Department of Computer Science, Dartmouth College, Hanover, NH, USA.
Department of Biomedical Data Science, Geisel School of Medicine at Dartmouth, Lebanon, NH, USA.
Stat Med. 2018 Feb 28;37(5):847-866. doi: 10.1002/sim.7565. Epub 2017 Dec 4.
In this paper, we analyze the US Patient Referral Network (also called the Shared Patient Network) and various subnetworks for the years 2009 to 2015. In these networks, two physicians are linked if a patient encounters both of them within a specified time interval, according to the data made available by the Centers for Medicare and Medicaid Services. We find power law distributions on most state-level data as well as a core-periphery structure. On a national and state level, we discover a so-called small-world structure as well as a "gravity law" of the type found in some large-scale economic networks. Some physicians play the role of hubs for interstate referral. Strong correlations between certain network statistics with health care system statistics at both the state and national levels are discovered. The patterns in the referral network evinced using several statistical analyses involving key metrics derived from the network illustrate the potential for using network analysis to provide new insights into the health care system and opportunities or mechanisms for catalyzing improvements.
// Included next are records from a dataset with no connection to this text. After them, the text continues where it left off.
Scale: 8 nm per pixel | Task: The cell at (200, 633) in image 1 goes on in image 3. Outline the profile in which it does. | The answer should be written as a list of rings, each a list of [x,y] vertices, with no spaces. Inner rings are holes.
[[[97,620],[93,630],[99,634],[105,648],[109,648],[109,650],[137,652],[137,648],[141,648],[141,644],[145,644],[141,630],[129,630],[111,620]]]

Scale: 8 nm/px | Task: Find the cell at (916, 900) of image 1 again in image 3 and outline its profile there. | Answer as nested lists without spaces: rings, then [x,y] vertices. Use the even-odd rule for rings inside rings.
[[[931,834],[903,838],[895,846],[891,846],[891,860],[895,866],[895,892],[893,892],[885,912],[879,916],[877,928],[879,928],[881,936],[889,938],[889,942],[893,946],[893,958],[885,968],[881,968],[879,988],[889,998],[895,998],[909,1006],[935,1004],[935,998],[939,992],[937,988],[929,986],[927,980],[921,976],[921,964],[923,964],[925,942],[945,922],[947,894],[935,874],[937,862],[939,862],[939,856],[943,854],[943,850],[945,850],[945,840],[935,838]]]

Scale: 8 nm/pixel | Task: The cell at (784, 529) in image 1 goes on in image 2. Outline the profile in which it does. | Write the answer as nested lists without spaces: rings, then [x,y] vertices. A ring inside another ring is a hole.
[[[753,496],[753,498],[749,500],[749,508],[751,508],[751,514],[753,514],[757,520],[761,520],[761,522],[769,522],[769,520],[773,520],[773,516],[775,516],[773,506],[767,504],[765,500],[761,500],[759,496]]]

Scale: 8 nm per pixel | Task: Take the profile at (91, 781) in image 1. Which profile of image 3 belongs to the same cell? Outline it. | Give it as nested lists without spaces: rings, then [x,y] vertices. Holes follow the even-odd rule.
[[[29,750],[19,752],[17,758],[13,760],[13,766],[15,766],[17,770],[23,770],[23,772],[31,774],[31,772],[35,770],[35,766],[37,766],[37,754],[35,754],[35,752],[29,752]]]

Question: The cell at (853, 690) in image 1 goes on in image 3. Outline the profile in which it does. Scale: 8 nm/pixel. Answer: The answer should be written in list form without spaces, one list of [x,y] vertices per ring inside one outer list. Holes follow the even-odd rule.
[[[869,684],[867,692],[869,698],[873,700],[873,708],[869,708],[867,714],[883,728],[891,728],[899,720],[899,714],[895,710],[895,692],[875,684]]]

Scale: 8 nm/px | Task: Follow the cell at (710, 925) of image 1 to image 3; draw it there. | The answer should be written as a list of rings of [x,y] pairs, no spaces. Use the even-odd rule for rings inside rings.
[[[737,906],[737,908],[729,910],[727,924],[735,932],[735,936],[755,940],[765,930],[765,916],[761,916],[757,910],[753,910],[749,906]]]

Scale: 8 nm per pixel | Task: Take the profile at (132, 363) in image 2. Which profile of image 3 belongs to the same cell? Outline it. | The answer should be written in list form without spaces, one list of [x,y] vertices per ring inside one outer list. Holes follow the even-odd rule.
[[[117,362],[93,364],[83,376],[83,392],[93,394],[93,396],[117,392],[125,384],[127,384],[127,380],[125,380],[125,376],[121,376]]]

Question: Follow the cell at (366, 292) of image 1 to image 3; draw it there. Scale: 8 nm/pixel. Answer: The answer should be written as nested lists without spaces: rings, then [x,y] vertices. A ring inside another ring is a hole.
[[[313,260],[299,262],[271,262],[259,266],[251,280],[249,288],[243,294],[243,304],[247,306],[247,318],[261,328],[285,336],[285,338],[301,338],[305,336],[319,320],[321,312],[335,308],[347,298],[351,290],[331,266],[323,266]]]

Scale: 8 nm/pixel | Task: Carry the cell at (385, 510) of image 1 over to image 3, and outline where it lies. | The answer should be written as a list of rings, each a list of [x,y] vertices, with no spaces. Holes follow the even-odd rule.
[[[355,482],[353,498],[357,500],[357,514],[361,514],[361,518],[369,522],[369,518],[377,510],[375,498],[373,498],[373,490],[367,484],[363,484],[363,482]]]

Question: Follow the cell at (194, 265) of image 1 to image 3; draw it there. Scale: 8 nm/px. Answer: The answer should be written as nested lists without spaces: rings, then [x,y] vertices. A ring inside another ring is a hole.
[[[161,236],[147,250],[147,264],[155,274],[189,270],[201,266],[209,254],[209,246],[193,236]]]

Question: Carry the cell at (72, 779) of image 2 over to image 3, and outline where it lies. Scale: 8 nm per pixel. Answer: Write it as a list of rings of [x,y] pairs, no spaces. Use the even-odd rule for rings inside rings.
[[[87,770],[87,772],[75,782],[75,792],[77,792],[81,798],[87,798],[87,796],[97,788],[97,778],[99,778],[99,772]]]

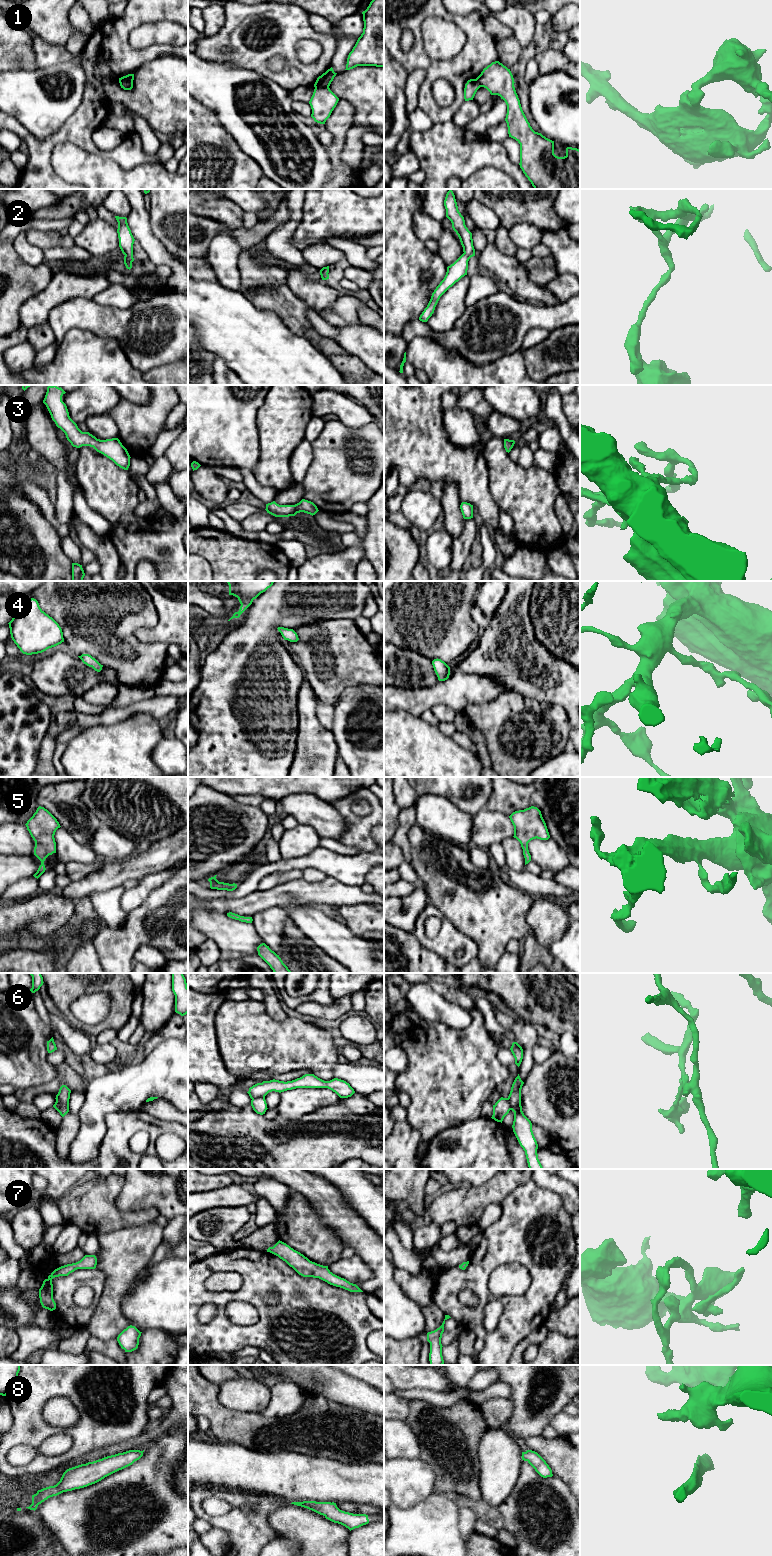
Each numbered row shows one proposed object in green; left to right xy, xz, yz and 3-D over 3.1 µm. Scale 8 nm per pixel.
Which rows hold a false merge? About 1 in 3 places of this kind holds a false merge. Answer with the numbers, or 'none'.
1, 6

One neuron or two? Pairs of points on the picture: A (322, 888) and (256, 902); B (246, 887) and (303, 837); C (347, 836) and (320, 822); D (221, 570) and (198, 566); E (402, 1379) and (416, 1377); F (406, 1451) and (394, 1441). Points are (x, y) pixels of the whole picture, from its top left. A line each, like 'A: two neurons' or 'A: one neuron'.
A: one neuron
B: two neurons
C: two neurons
D: two neurons
E: one neuron
F: one neuron

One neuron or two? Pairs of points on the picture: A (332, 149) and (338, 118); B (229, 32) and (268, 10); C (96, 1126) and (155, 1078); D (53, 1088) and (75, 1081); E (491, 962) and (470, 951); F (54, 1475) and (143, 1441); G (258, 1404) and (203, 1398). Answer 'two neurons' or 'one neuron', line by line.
A: one neuron
B: one neuron
C: one neuron
D: one neuron
E: two neurons
F: one neuron
G: two neurons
本文分析了美国患者转诊网络(也称为共享患者网络)及其在 2009 年至 2015 年期间的各个子网。根据医疗保险和医疗补助服务中心提供的数据,如果患者在指定时间间隔内遇到两名医生,则认为这两名医生之间存在联系。我们在大多数州级数据以及核心-外围结构中发现了幂律分布。在全国和州一级,我们发现了一种所谓的小世界结构,以及一种在某些大规模经济网络中发现的“引力定律”。一些医生在州际转诊中扮演枢纽的角色。在州和国家两级的医疗保健系统统计数据与某些网络统计数据之间发现了强烈的相关性。通过涉及从网络中得出的关键指标的几项统计分析所证明的转诊网络模式,为使用网络分析来深入了解医疗保健系统以及为促进改进提供机会或机制提供了新的见解。